Transcribed page contents
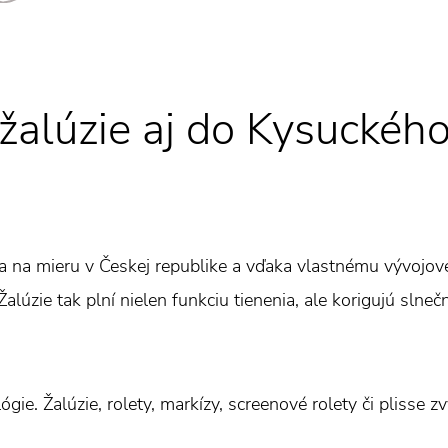
alúzie aj do Kysuckéh
a na mieru v Českej republike a vďaka vlastnému vývojov
alúzie tak plní nielen funkciu tienenia, ale korigujú slneč
gie. Žalúzie, rolety, markízy, screenové rolety či plisse z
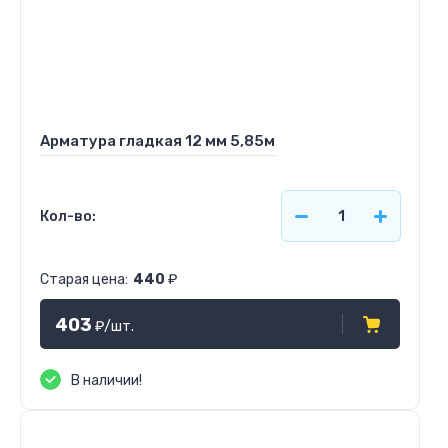
Арматура гладкая 12 мм 5,85м
Кол-во:
Старая цена:
440
₽
403
₽
/шт.
В наличии!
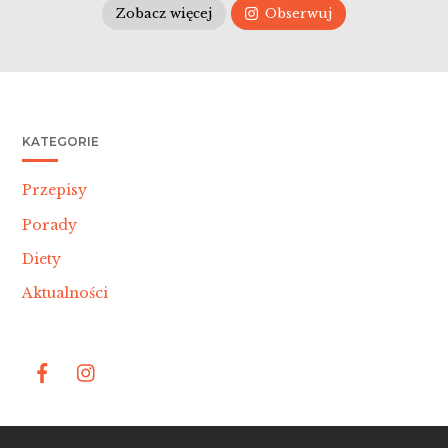
Zobacz więcej
Obserwuj
KATEGORIE
Przepisy
Porady
Diety
Aktualności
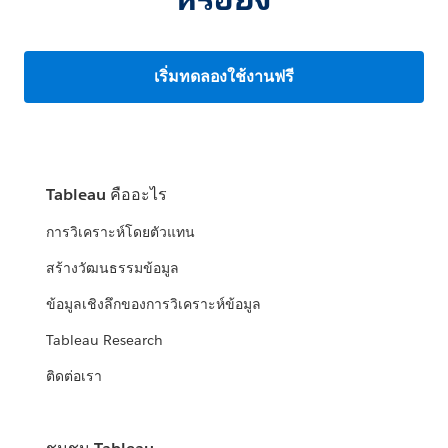
เริ่มทดลองใช้งานฟรี
Tableau คืออะไร
การวิเคราะห์โดยตัวแทน
สร้างวัฒนธรรมข้อมูล
ข้อมูลเชิงลึกของการวิเคราะห์ข้อมูล
Tableau Research
ติดต่อเรา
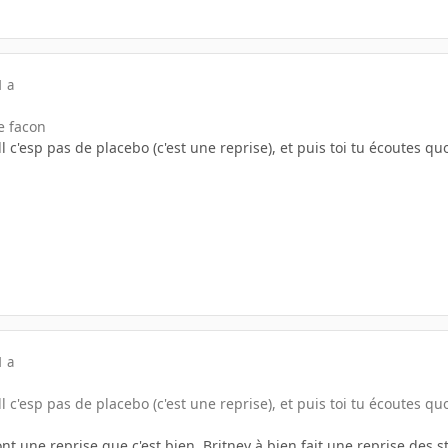
1 a
e facon
l c'esp pas de placebo (c'est une reprise), et puis toi tu écoutes q
1 a
l c'esp pas de placebo (c'est une reprise), et puis toi tu écoutes q
font une reprise que c'est bien. Britney à bien fait une reprise des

→ Task directions:
Convert the lines above into a JSON list of strings, one string per line, skipping any blank lines. Leave the picture markers out of the answer.

→ Result below:
[
  "alúzie aj do Kysuckéh",
  "a na mieru v Českej republike a vďaka vlastnému vývojov",
  "alúzie tak plní nielen funkciu tienenia, ale korigujú slneč",
  "gie. Žalúzie, rolety, markízy, screenové rolety či plisse z",
  "Арматура гладкая 12 мм 5,85м",
  "Кол-во:",
  "Старая цена:",
  "440",
  "₽",
  "403",
  "₽",
  "/шт.",
  "В наличии!",
  "Zobacz więcej",
  "Obserwuj",
  "KATEGORIE",
  "Przepisy",
  "Porady",
  "Diety",
  "Aktualności",
  "เริ่มทดลองใช้งานฟรี",
  "Tableau คืออะไร",
  "การวิเคราะห์โดยตัวแทน",
  "สร้างวัฒนธรรมข้อมูล",
  "ข้อมูลเชิงลึกของการวิเคราะห์ข้อมูล",
  "Tableau Research",
  "ติดต่อเรา",
  "1 a",
  "e facon",
  "l c'esp pas de placebo (c'est une reprise), et puis toi tu écoutes q",
  "1 a",
  "l c'esp pas de placebo (c'est une reprise), et puis toi tu écoutes q",
  "font une reprise que c'est bien. Britney à bien fait une reprise des"
]